Bununla birlikte, teknoloji uzmanları bu gibi öneri sistemlerinin uzun süredir benzer sorunlara yol açtığını dile getiriyor. Akıllı cihazlar, kullanıcıya kolaylık sunmak adına birçok tahmin yürütebiliyor. Fakat bu tahminlerin doğruluğu ve bağlamı her zaman güvenilir olmayabiliyor. Özellikle hassas iletişimlerde otomasyonun kontrolsüz kullanımı ciddi riskler doğurabiliyor.

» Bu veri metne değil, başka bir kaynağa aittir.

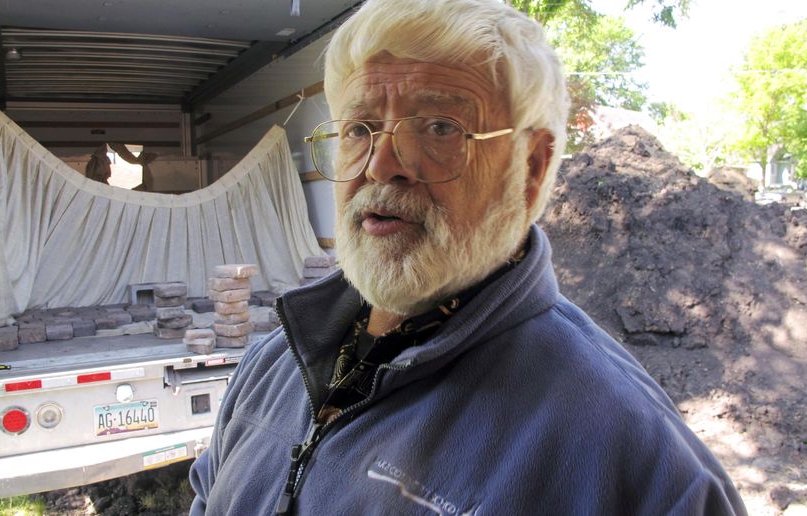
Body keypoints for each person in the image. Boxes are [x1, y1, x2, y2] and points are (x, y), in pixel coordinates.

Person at [189, 0, 747, 514]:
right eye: (360, 128)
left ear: (530, 168)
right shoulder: (270, 367)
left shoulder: (639, 466)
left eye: (440, 127)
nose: (382, 164)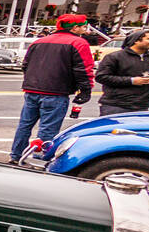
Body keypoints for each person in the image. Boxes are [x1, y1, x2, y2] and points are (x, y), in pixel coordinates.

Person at [8, 13, 93, 164]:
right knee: (48, 130)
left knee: (24, 125)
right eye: (83, 26)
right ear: (75, 28)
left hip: (32, 89)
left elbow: (25, 65)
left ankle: (16, 155)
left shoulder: (39, 42)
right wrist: (86, 89)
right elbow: (84, 69)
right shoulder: (78, 43)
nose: (85, 30)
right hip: (56, 91)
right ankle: (40, 158)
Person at [96, 29, 149, 117]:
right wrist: (131, 80)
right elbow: (101, 77)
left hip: (142, 104)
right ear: (136, 40)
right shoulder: (114, 57)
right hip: (115, 104)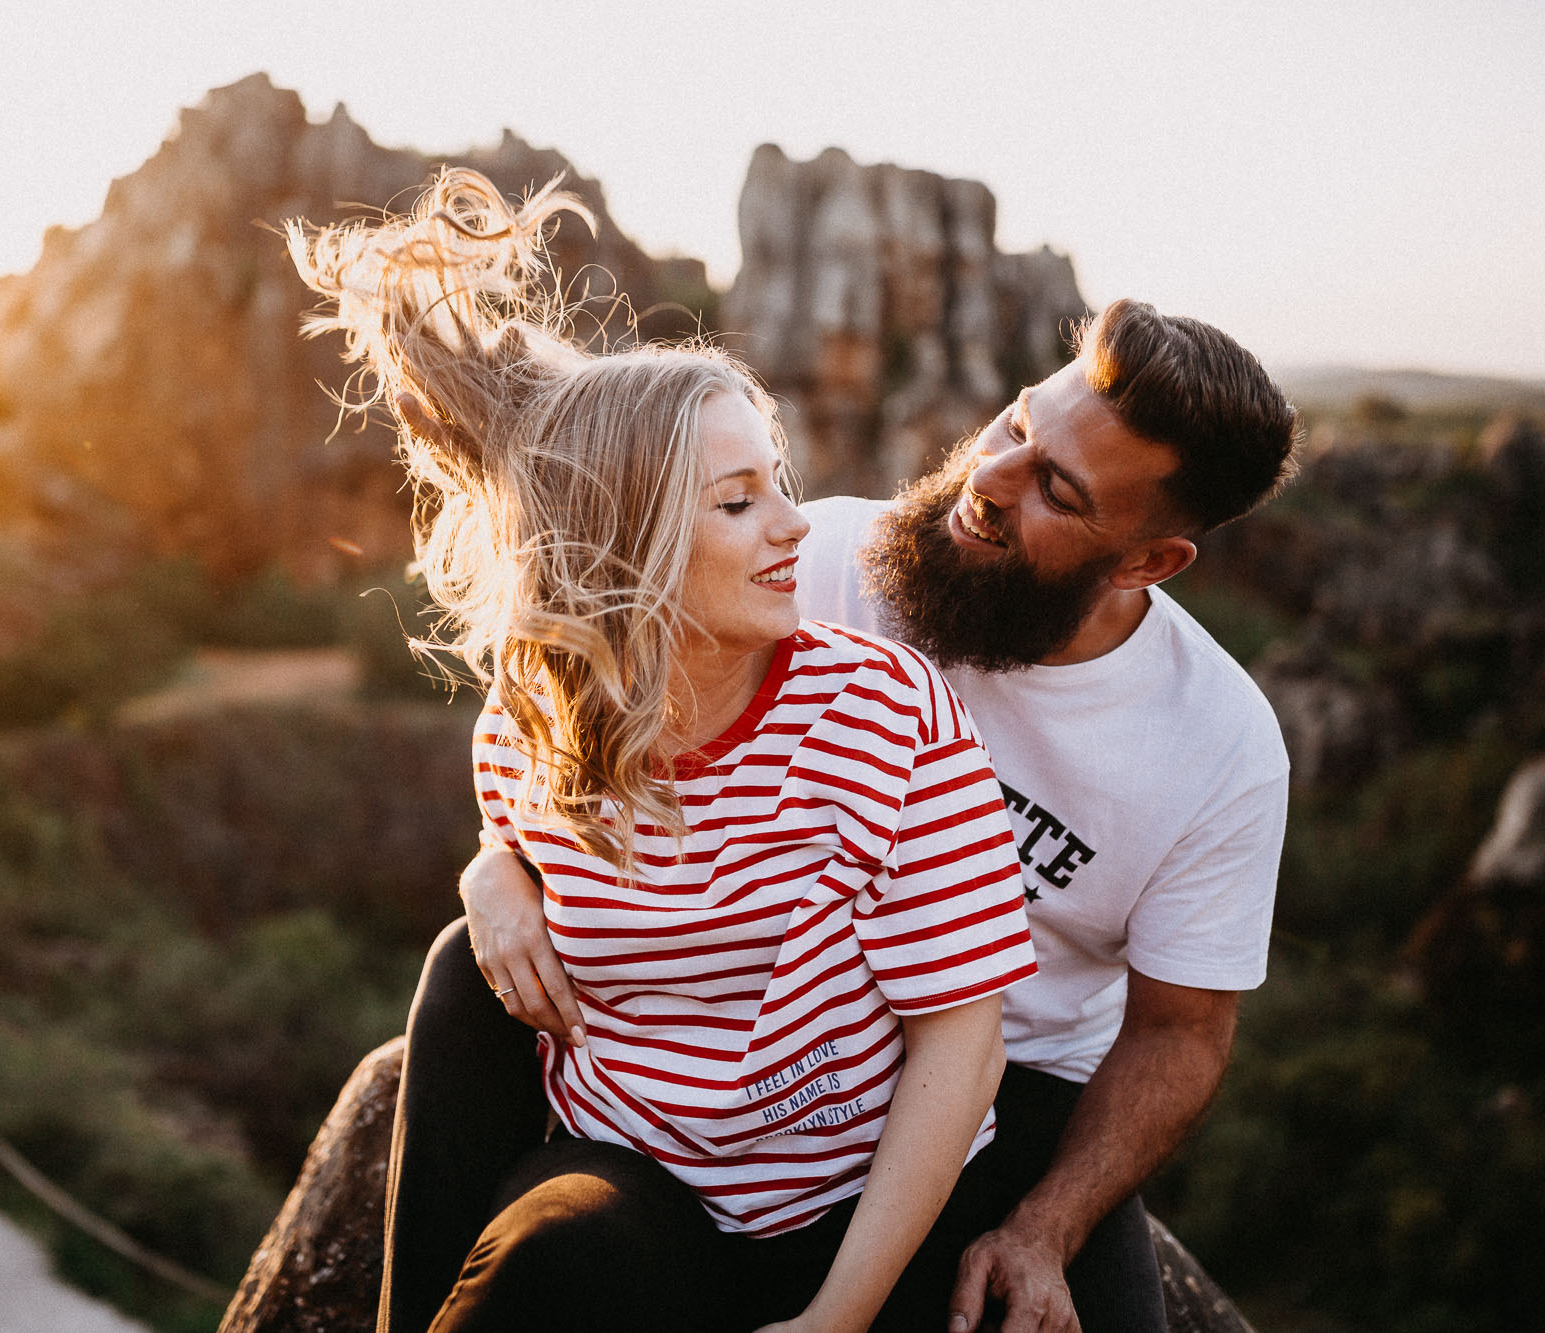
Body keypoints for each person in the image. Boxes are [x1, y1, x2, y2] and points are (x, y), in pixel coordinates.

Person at [457, 297, 1298, 1332]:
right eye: (1016, 424)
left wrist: (1046, 1226)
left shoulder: (1217, 744)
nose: (988, 481)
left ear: (1142, 562)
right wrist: (496, 867)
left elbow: (1179, 1031)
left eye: (1055, 489)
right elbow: (585, 683)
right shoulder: (816, 561)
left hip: (1017, 1082)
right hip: (785, 1022)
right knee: (463, 974)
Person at [291, 169, 1038, 1333]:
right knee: (537, 1263)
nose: (796, 523)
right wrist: (491, 875)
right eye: (738, 503)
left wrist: (835, 1317)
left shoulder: (881, 715)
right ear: (626, 549)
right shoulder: (531, 726)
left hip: (849, 1203)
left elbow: (963, 1034)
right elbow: (519, 835)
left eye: (778, 484)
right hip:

Beyaz Saray Signal skandalının tekrarını engellemek için harekete geçti
Tüm bu gelişmeler, teknolojiyle temasın sadece yazılım değil, insan davranışı ve dikkatiyle de ilgili olduğunu bir kez daha ortaya koydu. Beyaz Saray’daki teknik ekipler, benzeri durumların önüne geçmek için uyarı sistemlerini güçlendirmeyi planlıyor. Güvenlik protokolleri sadece yazılı olarak değil, kullanıcı alışkanlıklarını da gözeterek yeniden düzenlenecek. Çünkü en güvenli sistemler bile dikkatsizlikle birleştiğinde kırılgan hale gelebiliyor.